● Task goal
The records below must be transcribed exactly. Do not include the pictures.

Keypoint coordinate data
# # #

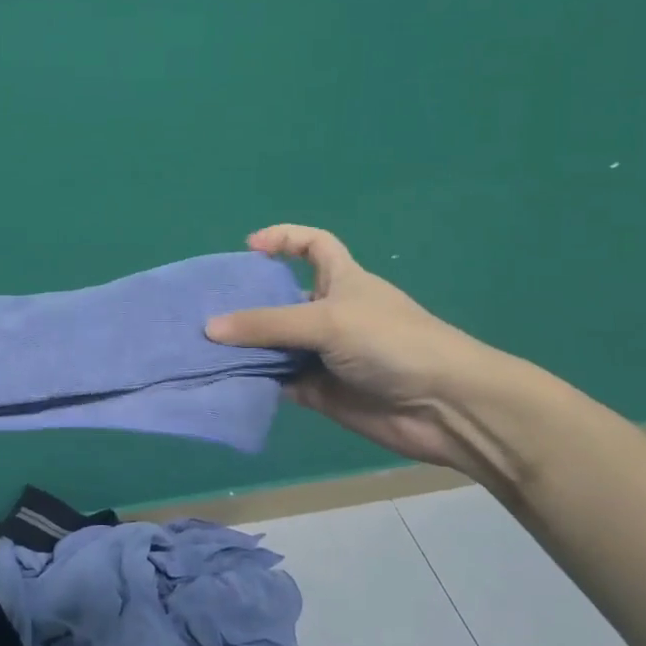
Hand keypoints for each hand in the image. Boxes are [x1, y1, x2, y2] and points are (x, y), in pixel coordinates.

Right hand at [205, 224, 514, 475]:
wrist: (444, 407)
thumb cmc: (392, 342)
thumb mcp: (326, 321)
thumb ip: (267, 324)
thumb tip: (209, 328)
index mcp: (341, 280)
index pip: (312, 244)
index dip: (283, 238)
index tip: (248, 248)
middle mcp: (329, 313)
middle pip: (279, 299)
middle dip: (245, 303)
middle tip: (203, 309)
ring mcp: (323, 354)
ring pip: (273, 344)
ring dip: (243, 347)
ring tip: (201, 347)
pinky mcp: (319, 391)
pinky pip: (278, 381)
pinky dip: (254, 381)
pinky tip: (224, 380)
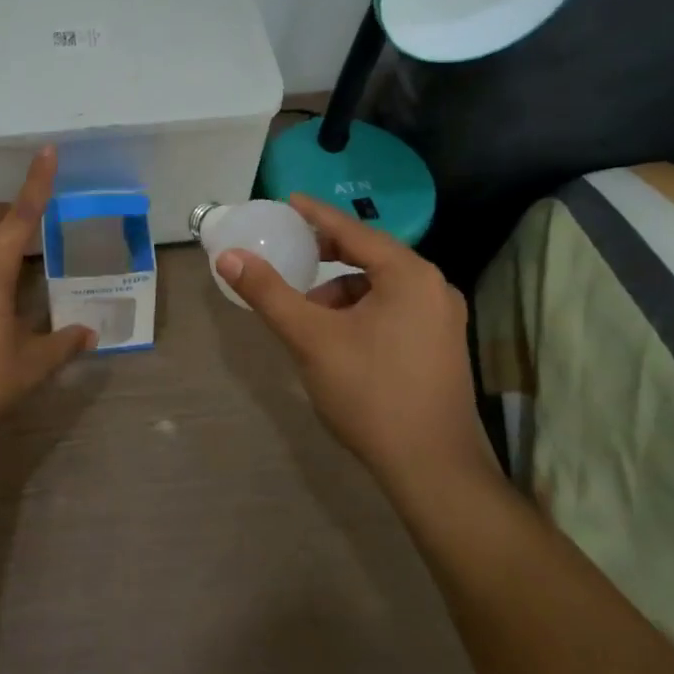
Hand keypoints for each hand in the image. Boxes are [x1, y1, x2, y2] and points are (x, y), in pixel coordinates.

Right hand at [216, 194, 495, 487]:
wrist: (434, 472)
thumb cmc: (371, 393)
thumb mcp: (311, 338)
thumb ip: (269, 293)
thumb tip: (229, 256)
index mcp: (409, 275)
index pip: (353, 230)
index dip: (317, 215)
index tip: (289, 201)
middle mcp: (433, 287)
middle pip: (370, 255)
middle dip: (327, 254)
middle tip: (292, 251)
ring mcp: (443, 319)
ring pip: (381, 286)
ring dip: (342, 289)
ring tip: (308, 311)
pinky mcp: (442, 346)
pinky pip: (394, 308)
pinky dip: (361, 310)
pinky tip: (338, 338)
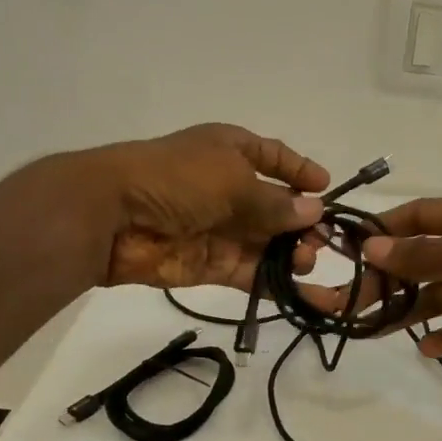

# # #

● Task solution
Hand keypoints for each hand in the image. Boxes are [x1, y1, x2, y2] and points are (x, y), in pixel coordinates.

Right hand at [205, 224, 514, 475]:
wrist: (444, 407)
thumb cmc: (392, 342)
thumb mcp: (326, 321)
thumb ip: (267, 324)
thumb tip: (209, 328)
index mcp: (341, 280)
index pip: (312, 244)
index dip: (283, 238)
index tip: (248, 248)
middle mcp: (329, 313)
middle pip: (279, 299)
middle dip: (245, 303)
middle tip: (203, 309)
ring mcp: (323, 354)
ring pip: (273, 344)
ring dip: (243, 347)
ring tip: (201, 347)
pinky mcp: (319, 391)
pinky pip: (278, 381)
pinky dip: (254, 381)
pinky tip: (224, 380)
Hand keypoints for each hand in the image. Boxes are [x1, y1, x2, y2] and points are (x, y), in pixel coordinates.

Right hand at [216, 194, 495, 487]:
wrist: (434, 472)
thumb cmc: (371, 393)
thumb mcp: (311, 338)
thumb ip: (269, 293)
thumb tip: (229, 256)
index mcp: (409, 275)
index pip: (353, 230)
index dip: (317, 215)
index tip: (289, 201)
middle mcp: (433, 287)
middle pip: (370, 255)
middle dip: (327, 254)
middle tip: (292, 251)
ring mcp: (443, 319)
ring pip: (381, 286)
ring dip: (342, 289)
ring tip: (308, 311)
pinky mcp: (442, 346)
pinky pip: (394, 308)
pinky dip: (361, 310)
pinky tip: (338, 338)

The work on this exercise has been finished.